Greater Geelong land sales outperforming Metropolitan Melbourne
NEW land sales volumes for Greater Geelong and Melbourne continue to fall as land availability tightens for the sixth month in a row.
New data looking at September from Red23, a specialist sales and marketing partner for land developments, medium density and mixed-use property development projects across Victoria, shows that land sales fell by over 30 per cent in July after increasing by 10 per cent in June.
Land availability fell 16 per cent in July whilst titled lots continue to make up approximately 10 per cent of all land availability, with the majority of titled lots located in Wyndham and Cardinia.

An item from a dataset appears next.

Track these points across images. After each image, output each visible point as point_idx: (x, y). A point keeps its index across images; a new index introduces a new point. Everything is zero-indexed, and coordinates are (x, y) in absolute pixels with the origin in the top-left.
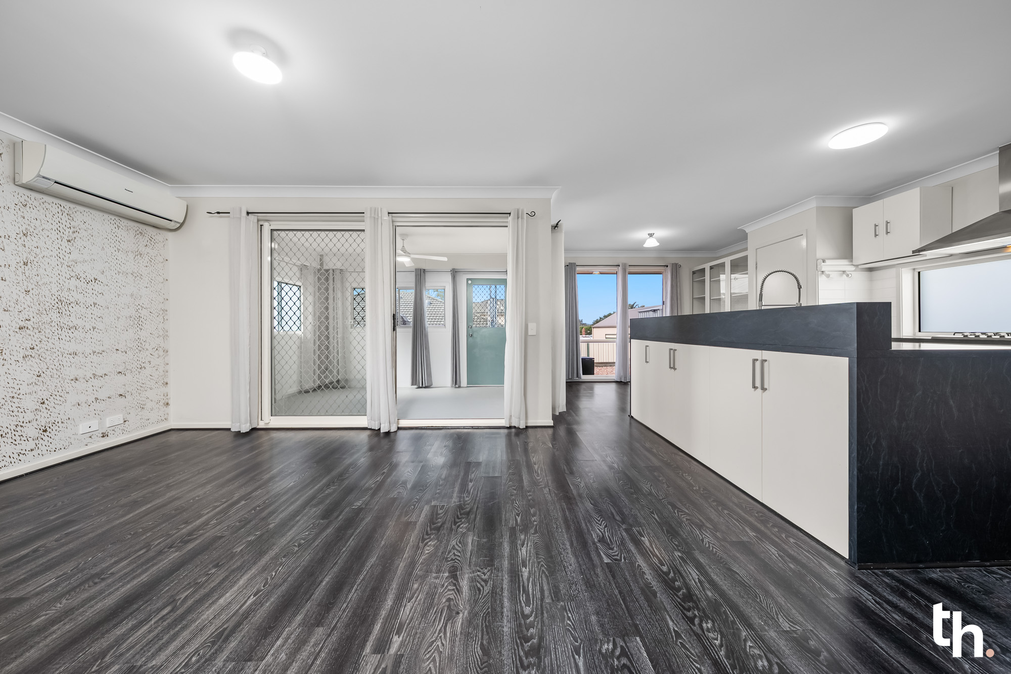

After the end of the Homebuilder Scheme, purchasers have switched to seeking land with longer title time frames.
Greater Geelong, with less than 150 land lots available had a 14.2 per cent increase in the median land price albeit the median land size remaining the same.
This is just one of the areas that Greater Geelong is robust and not surprisingly outperforming Metropolitan Melbourne in many ways.
In the short-term, demand will continue to outstrip supply in all markets despite prolonged restrictions.
The property market will remain strong particularly within the greenfield areas, as buying land or off the plan is an easier process than purchasing an established house during lockdown.
From April to July 2021, 64 per cent of land purchases had an anticipated title timeframe of quarter 2, 2022 (Q2.’22), 57 per cent was anticipated to title in quarter 3, 2022 (Q3.’22) and 45 per cent were anticipated to title in quarter 1, 2022 (Q1.’22).
Whilst this is a benefit to home buyers, rapid sales volumes in the last 12 months have depleted soon to title land and title timeframes are now pushing into quarter 3, 2033.
The longer timeframe is suitable for many homebuyers, particularly first home buyers and investors as they are able to purchase at today’s price and have more time to save and prepare for their house build.
With house and land prices increasing, the median house and land price across all the growth area municipalities start from $599,000 in the Mitchell Shire to $729,500 in the City of Casey.
Whilst these figures are favourable against established median house prices, affordability continues to become out of reach for many.
According to Domain’s First Home Buyer report (2021), it takes a couple between the age of 25 and 34 years within Melbourne over six years to save a 20 per cent deposit.
Whilst this number has not changed from 12 months ago; in 2016, couples would have been able to save for the deposit in just over five years, thus, building new is financially attractive to this demographic.
Furthermore, the report notes that in the western growth areas of Melbourne such as Wyndham and Melton, it will take approximately 55 to 60 months (4.6 to 5 years) to save for a 20 per cent deposit ($94,800 to $103,400).
In comparison, in Casey and Cardinia, it will take between 62 and 73 months (5.1 to 6 years) to save for a 20 per cent deposit ($106,000 to $125,000).
The metropolitan Melbourne median land price increased by 0.6 per cent this month to $329,000and the median land size remains steady.
Three of the eight growth area municipalities show a decrease in their median land price due to a decrease in the median land size and land stock shortages are also skewing the median land price.
Now more than ever we are seeing price differentiation in the median land price in all municipalities on a month-to-month basis due to the vulnerability of land availability in order to calculate the median land price.
Issues such as limited variety of land sizes easily skews the median land price.